[Plain-text engineering files]

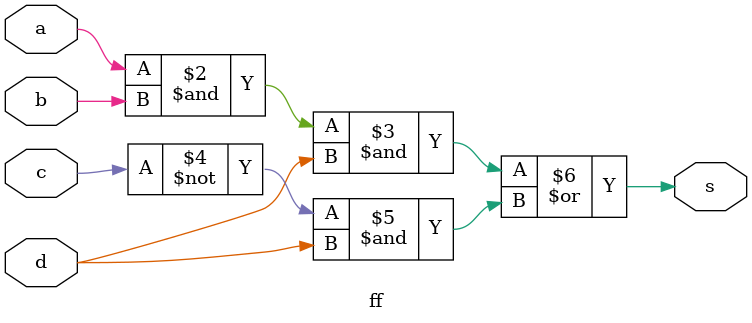
<source format=v>
/*
	Recuperacao_0201f.v
	842536 - Mateus Henrique Medeiros Diniz
*/

module Recuperacao_0201f;
	reg a, b, c, d;
	wire s;
	
	ff ff1 (a, b, c, d, s);
	
	initial begin:
	main
		integer i;
		
		$display("m a b c d | s");
		$monitor("%0h %b %b %b %b | %b", i, a, b, c, d, s);
		
		a = 0;
		b = 0;
		c = 0;
		d = 0;
		
		for(i = 0; i < 15; i++) begin
			#1;
			
			d = ~d;
			
			if((i + 1) % 2 == 0) begin
				c = ~c;
			end
			
			if((i + 1) % 4 == 0) begin
				b = ~b;
			end
			
			if((i + 1) % 8 == 0) begin
				a = ~a;
			end
		end
	end
endmodule

module ff (input a, b, c, d, output s);
	assign s = (a&b&d)|(~c&d);
endmodule
</source>
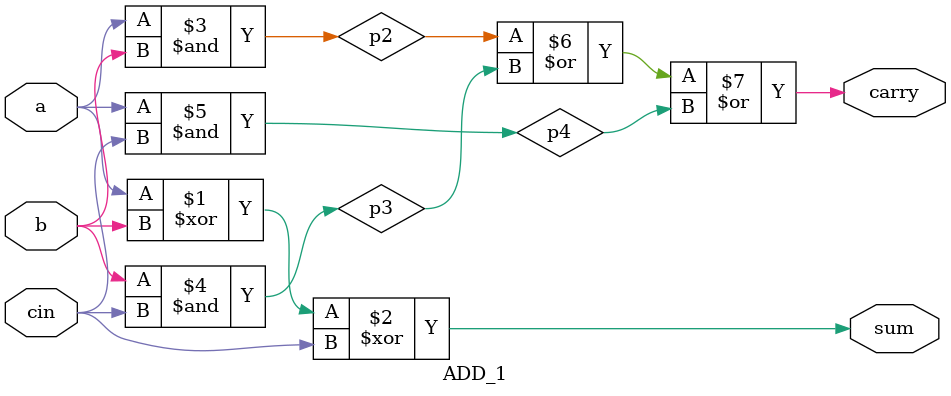
<source format=v>
`timescale 1ns/1ps

module ADD_1(sum, carry, a,b, cin);

    input signed a,b, cin;
    output signed sum;
    output carry;

    wire p1, p2, p3, p4, p5;

    //SUM
    xor xg1(sum, a, b, cin);

    //CARRY
    and ag1(p2, a, b);
    and ag2(p3, b, cin);
    and ag3(p4, a, cin);

    or og1(carry, p2, p3, p4);
    
endmodule

</source>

> _TRY IT_
Among the lines above, find those carrying the word "signed" and copy them out.

> _EXERCISE ANSWER_
    input signed a,b, cin;
    output signed sum;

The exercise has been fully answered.